Using MarkLogic Content Pump (mlcp)

How Assignment Policy Affects Optimization

This section describes how your choice of document assignment policy can introduce additional limitations and risks. Assignment policy is a database configuration setting that affects how MarkLogic Server selects what forest to insert a document into or move a document into during rebalancing. For details, see Rebalancer Document Assignment Policies in Administrating MarkLogic Server.

Note

Assignment policy was introduced with MarkLogic 7 and mlcp v1.2. If you use an earlier version of mlcp with MarkLogic 7 or later, the database you import data into with -fastload or -output_directory must be using the legacy assignment policy.

The following table summarizes the limitations imposed by each assignment policy. If you do not explicitly set assignment policy, the default is Legacy or Bucket.

Assignment Policy

Notes

Legacy (default)

Bucket

You can safely use -fastload if:

  • there are no pre-existing documents in the database with the same URIs; or

  • you use -output_directory; or

  • the URIs may be in use, but the forest topology has not changed since the documents were created, and the documents were not initially inserted using user-specified forest placement.

Statistical

You can only use -fastload to create new documents; updates are not supported. You should use -output_directory to ensure there are no updates.

All documents in a batch are inserted into the same forest. The rebalancer may subsequently move the documents if the batch size is large enough to cause the forest to become unbalanced.

If you set -fastload to true and mlcp determines database rebalancing is occurring or needs to be done at the start of a job, an error occurs.

Range

You can only use -fastload to create new documents; updates are not supported. You should use -output_directory to ensure there are no updates.

You should use -output_partition to tell mlcp which partition to insert documents into.
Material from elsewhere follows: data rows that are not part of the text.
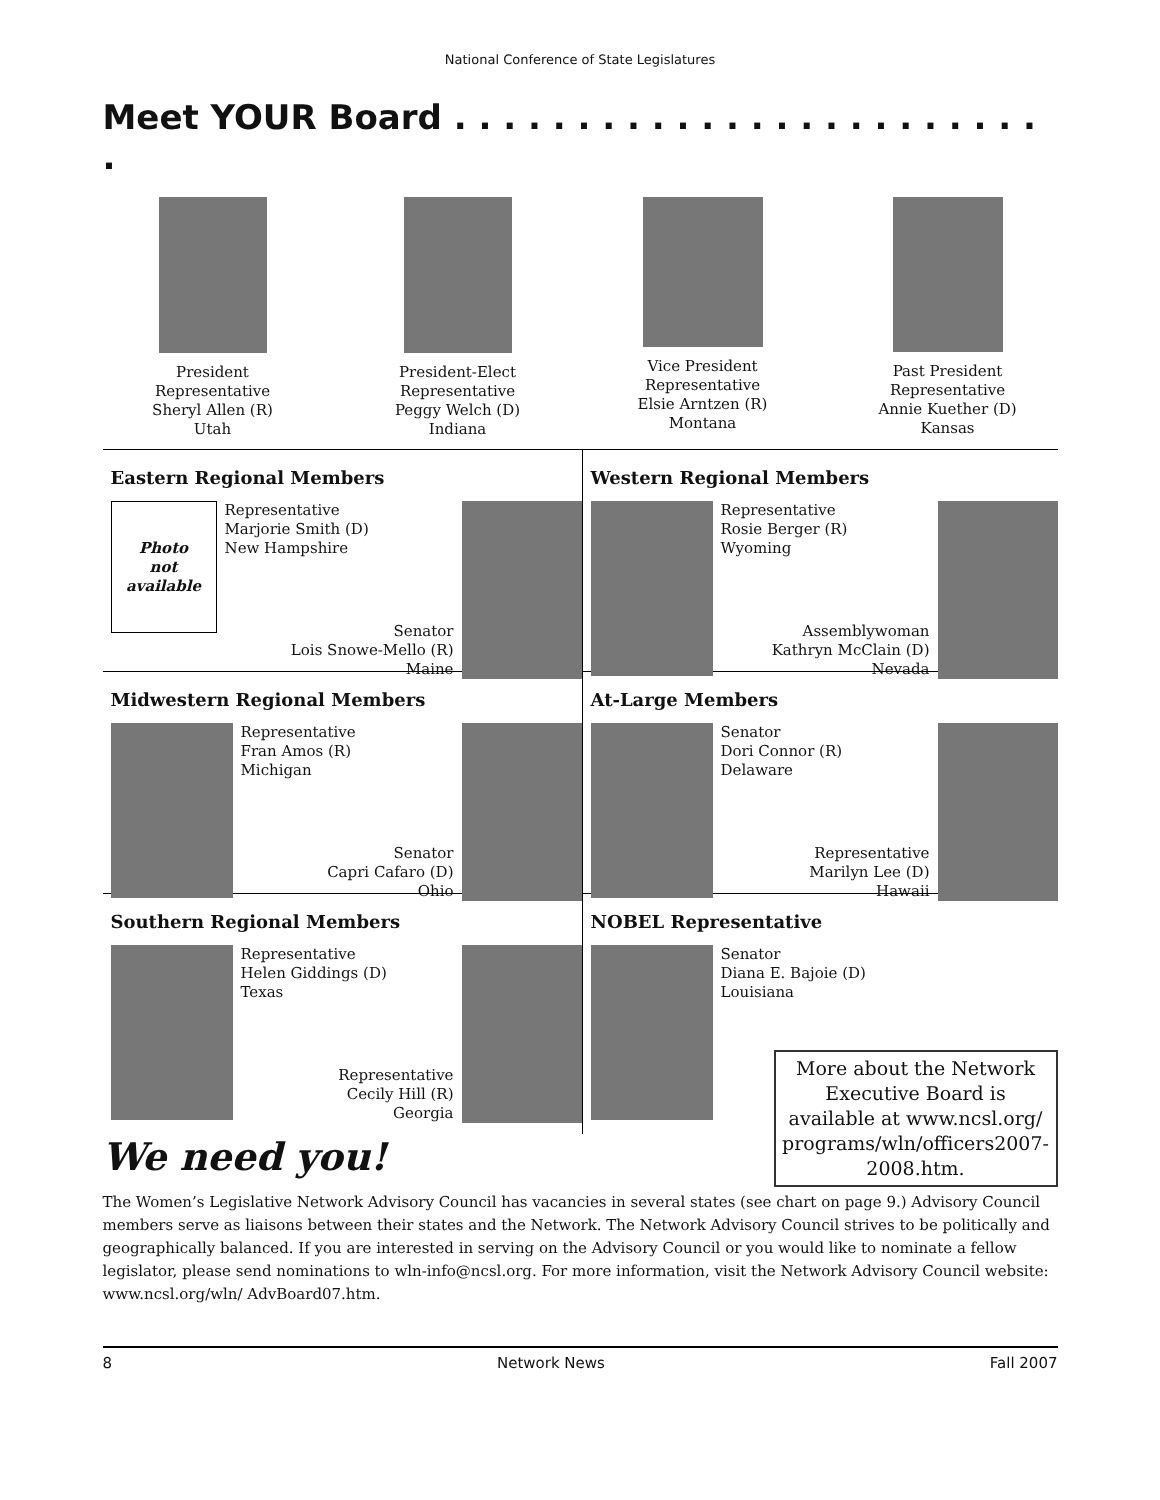National Conference of State Legislatures
Meet YOUR Board . . . . . . . . . . . . . . . . . . . . . . . . .
President
Representative
Sheryl Allen (R)
Utah
President-Elect
Representative
Peggy Welch (D)
Indiana
Vice President
Representative
Elsie Arntzen (R)
Montana
Past President
Representative
Annie Kuether (D)
Kansas
Eastern Regional Members
Photo
not
available
Representative
Marjorie Smith (D)
New Hampshire
Senator
Lois Snowe-Mello (R)
Maine
Western Regional Members
Representative
Rosie Berger (R)
Wyoming
Assemblywoman
Kathryn McClain (D)
Nevada
Midwestern Regional Members
Representative
Fran Amos (R)
Michigan
Senator
Capri Cafaro (D)
Ohio
At-Large Members
Senator
Dori Connor (R)
Delaware
Representative
Marilyn Lee (D)
Hawaii
Southern Regional Members
Representative
Helen Giddings (D)
Texas
Representative
Cecily Hill (R)
Georgia
NOBEL Representative
Senator
Diana E. Bajoie (D)
Louisiana
More about the Network Executive Board is available at www.ncsl.org/ programs/wln/officers2007-2008.htm.
We need you!
The Women’s Legislative Network Advisory Council has vacancies in several states (see chart on page 9.) Advisory Council members serve as liaisons between their states and the Network. The Network Advisory Council strives to be politically and geographically balanced. If you are interested in serving on the Advisory Council or you would like to nominate a fellow legislator, please send nominations to wln-info@ncsl.org. For more information, visit the Network Advisory Council website: www.ncsl.org/wln/ AdvBoard07.htm.
8 Network News Fall 2007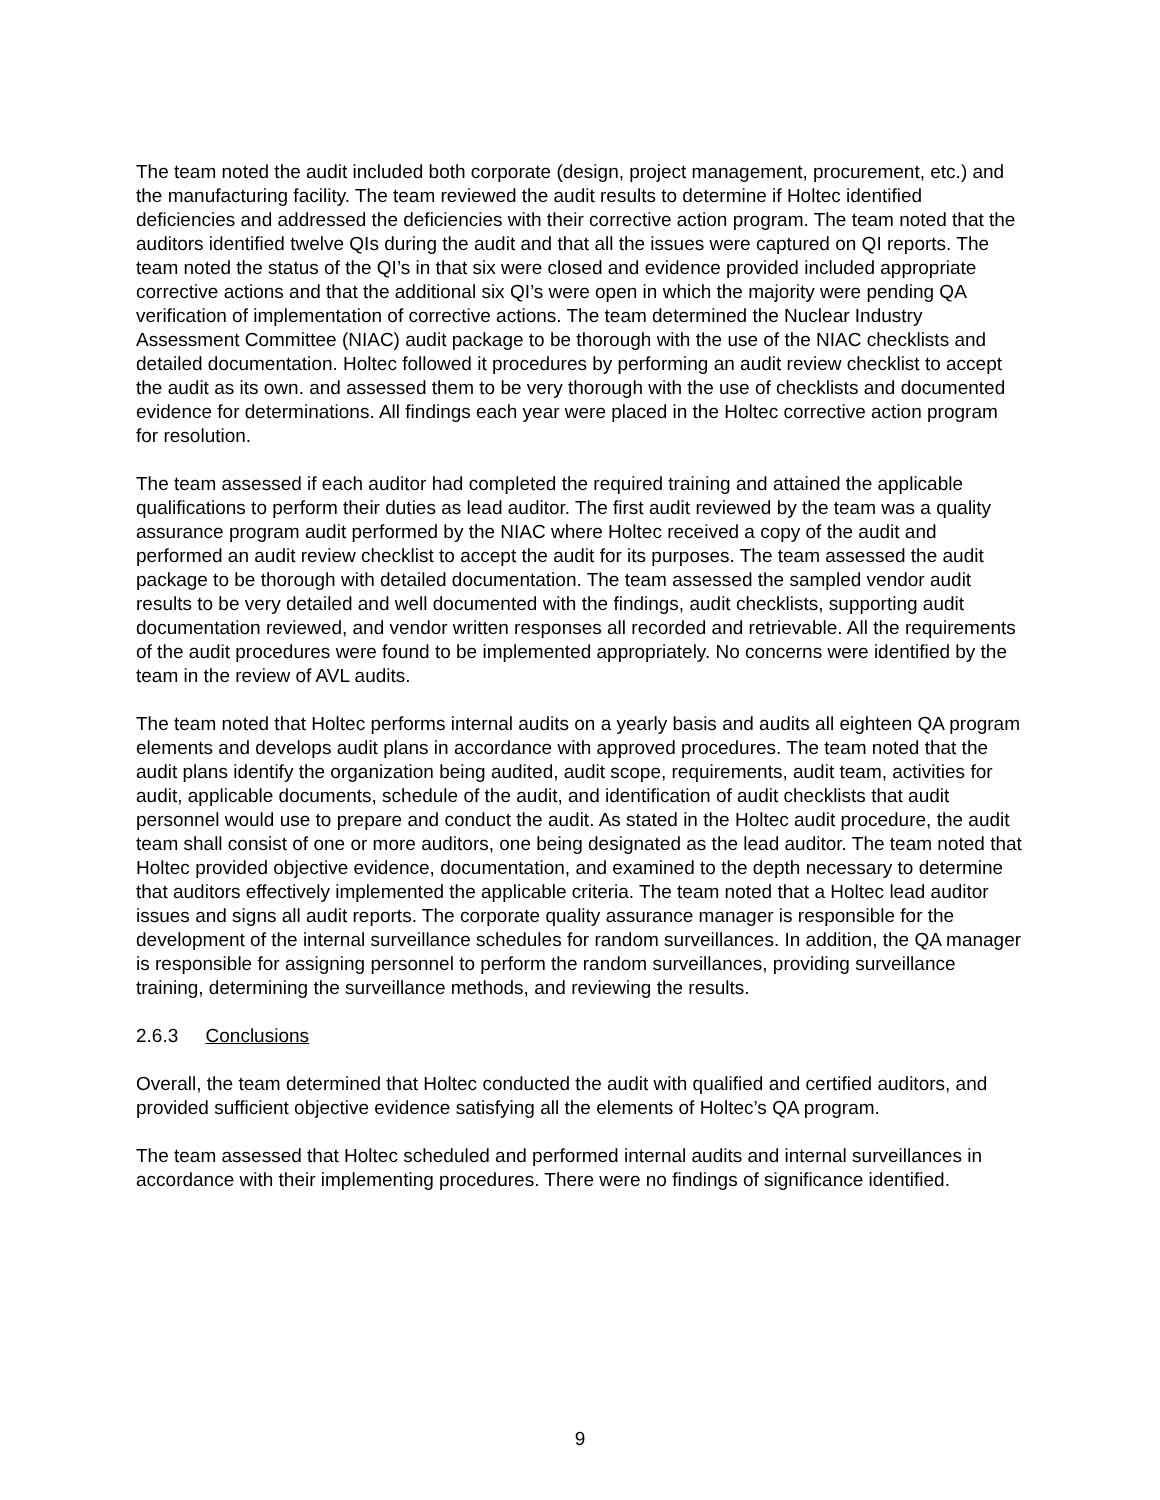The team noted the audit included both corporate (design, project management, procurement, etc.) and the manufacturing facility. The team reviewed the audit results to determine if Holtec identified deficiencies and addressed the deficiencies with their corrective action program. The team noted that the auditors identified twelve QIs during the audit and that all the issues were captured on QI reports. The team noted the status of the QI’s in that six were closed and evidence provided included appropriate corrective actions and that the additional six QI’s were open in which the majority were pending QA verification of implementation of corrective actions. The team determined the Nuclear Industry Assessment Committee (NIAC) audit package to be thorough with the use of the NIAC checklists and detailed documentation. Holtec followed it procedures by performing an audit review checklist to accept the audit as its own. and assessed them to be very thorough with the use of checklists and documented evidence for determinations. All findings each year were placed in the Holtec corrective action program for resolution.
The team assessed if each auditor had completed the required training and attained the applicable qualifications to perform their duties as lead auditor. The first audit reviewed by the team was a quality assurance program audit performed by the NIAC where Holtec received a copy of the audit and performed an audit review checklist to accept the audit for its purposes. The team assessed the audit package to be thorough with detailed documentation. The team assessed the sampled vendor audit results to be very detailed and well documented with the findings, audit checklists, supporting audit documentation reviewed, and vendor written responses all recorded and retrievable. All the requirements of the audit procedures were found to be implemented appropriately. No concerns were identified by the team in the review of AVL audits.
The team noted that Holtec performs internal audits on a yearly basis and audits all eighteen QA program elements and develops audit plans in accordance with approved procedures. The team noted that the audit plans identify the organization being audited, audit scope, requirements, audit team, activities for audit, applicable documents, schedule of the audit, and identification of audit checklists that audit personnel would use to prepare and conduct the audit. As stated in the Holtec audit procedure, the audit team shall consist of one or more auditors, one being designated as the lead auditor. The team noted that Holtec provided objective evidence, documentation, and examined to the depth necessary to determine that auditors effectively implemented the applicable criteria. The team noted that a Holtec lead auditor issues and signs all audit reports. The corporate quality assurance manager is responsible for the development of the internal surveillance schedules for random surveillances. In addition, the QA manager is responsible for assigning personnel to perform the random surveillances, providing surveillance training, determining the surveillance methods, and reviewing the results.
2.6.3 Conclusions
Overall, the team determined that Holtec conducted the audit with qualified and certified auditors, and provided sufficient objective evidence satisfying all the elements of Holtec’s QA program.
The team assessed that Holtec scheduled and performed internal audits and internal surveillances in accordance with their implementing procedures. There were no findings of significance identified.
9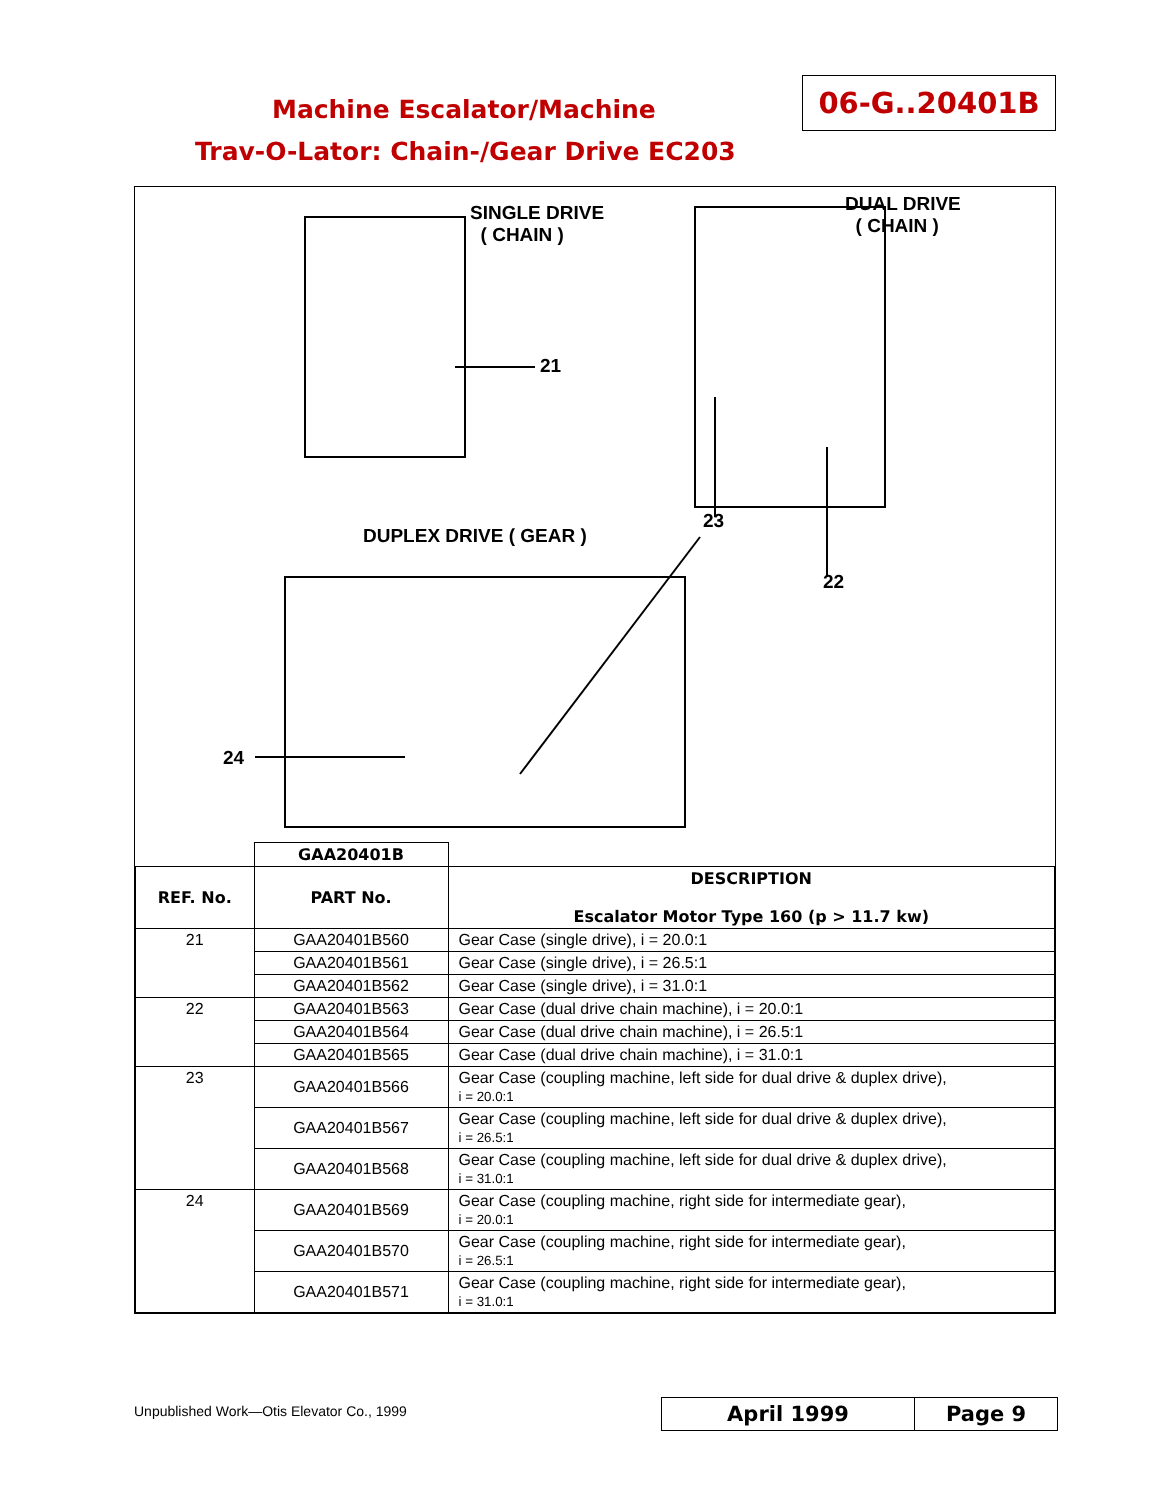Machine Escalator/Machine
06-G..20401B
Trav-O-Lator: Chain-/Gear Drive EC203
SINGLE DRIVE
( CHAIN )
DUAL DRIVE
( CHAIN )
21
23
22
DUPLEX DRIVE ( GEAR )
24
| | GAA20401B | |
| REF. No. | PART No. | DESCRIPTION Escalator Motor Type 160 (p > 11.7 kw) |
| 21 | GAA20401B560 | Gear Case (single drive), i = 20.0:1 |
| | GAA20401B561 | Gear Case (single drive), i = 26.5:1 |
| | GAA20401B562 | Gear Case (single drive), i = 31.0:1 |
| 22 | GAA20401B563 | Gear Case (dual drive chain machine), i = 20.0:1 |
| | GAA20401B564 | Gear Case (dual drive chain machine), i = 26.5:1 |
| | GAA20401B565 | Gear Case (dual drive chain machine), i = 31.0:1 |
| 23 | GAA20401B566 | Gear Case (coupling machine, left side for dual drive & duplex drive), i = 20.0:1 |
| | GAA20401B567 | Gear Case (coupling machine, left side for dual drive & duplex drive), i = 26.5:1 |
| | GAA20401B568 | Gear Case (coupling machine, left side for dual drive & duplex drive), i = 31.0:1 |
| 24 | GAA20401B569 | Gear Case (coupling machine, right side for intermediate gear), i = 20.0:1 |
| | GAA20401B570 | Gear Case (coupling machine, right side for intermediate gear), i = 26.5:1 |
| | GAA20401B571 | Gear Case (coupling machine, right side for intermediate gear), i = 31.0:1 |
Unpublished Work—Otis Elevator Co., 1999
April 1999 Page 9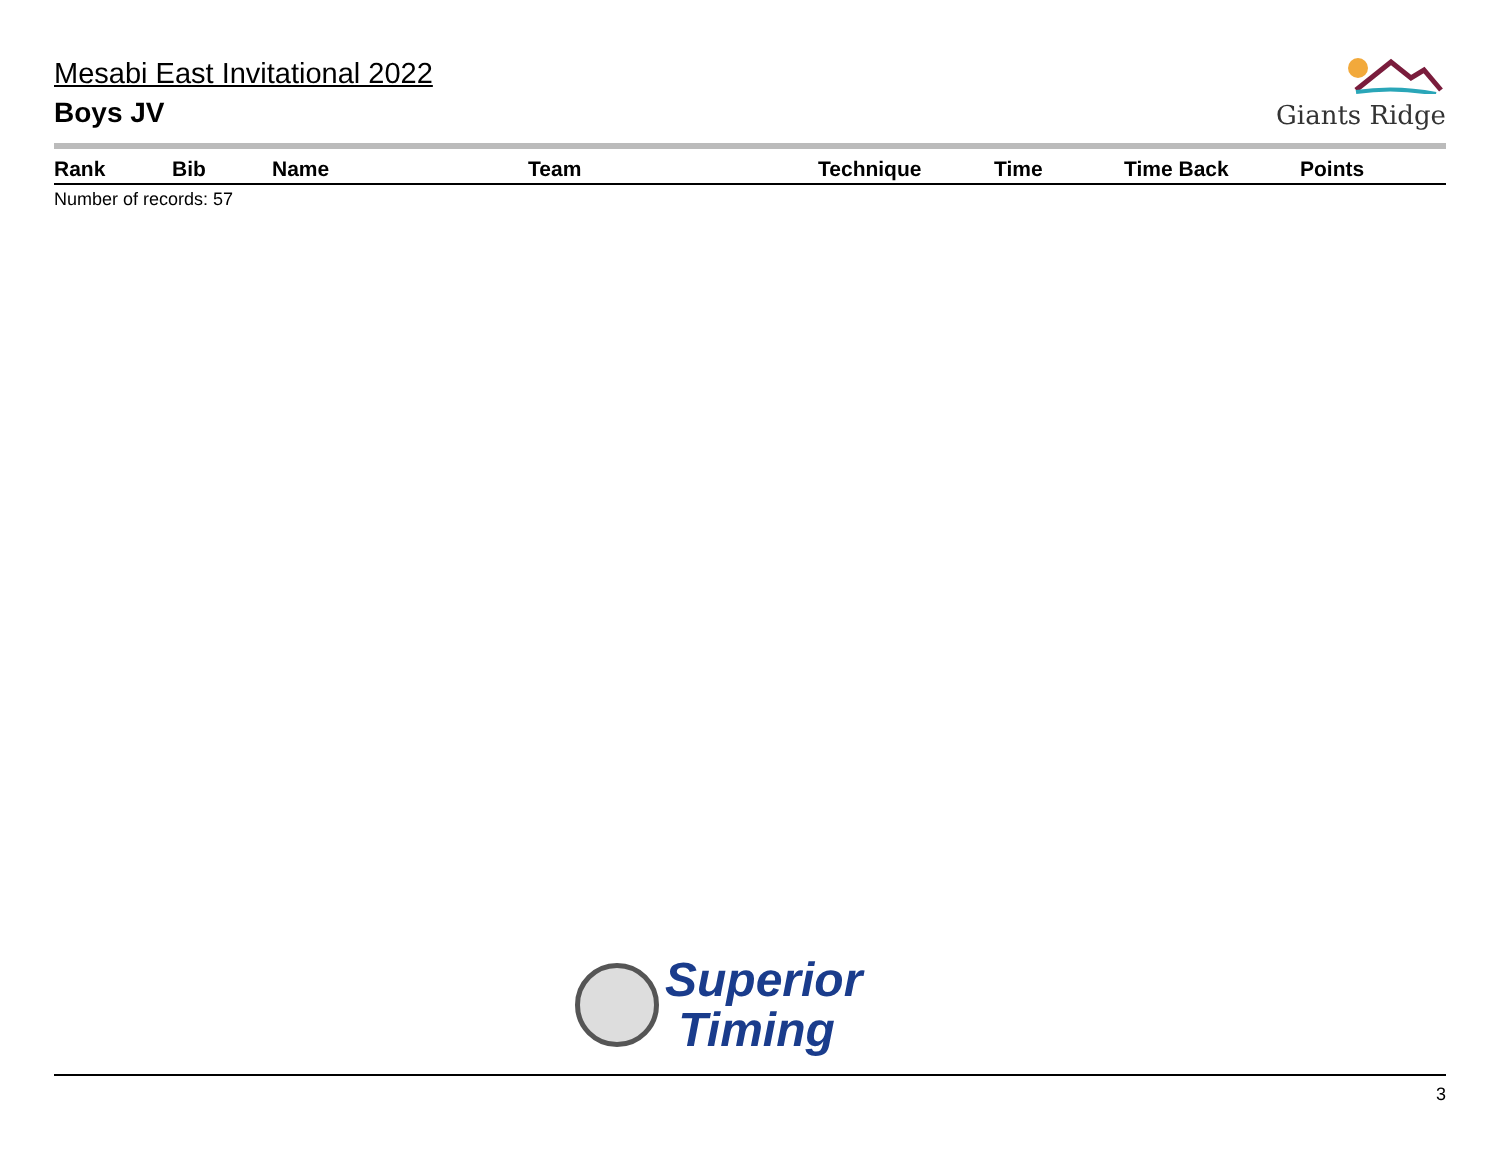Mesabi East Invitational 2022
Boys JV
Giants Ridge
| Rank | Bib | Name | Team | Technique | Time | Time Back | Points |
| --- | --- | --- | --- | --- | --- | --- | --- |
Number of records: 57
Superior
Timing
3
The partition you specify is used even if it is not the correct partition according to your configured partition policy.

You can only use -fastload optimizations with range policy if you are licensed for Tiered Storage.

If you set -fastload to true and mlcp determines database rebalancing is occurring or needs to be done at the start of a job, an error occurs.

Query

You can only use -fastload to create new documents; updates are not supported. You should use -output_directory to ensure there are no updates.

You should use -output_partition to tell mlcp which partition to insert documents into. The partition you specify is used even if it is not the correct partition according to your configured partition policy.

You can only use -fastload optimizations with range policy if you are licensed for Tiered Storage.

If you set -fastload to true and mlcp determines database rebalancing is occurring or needs to be done at the start of a job, an error occurs.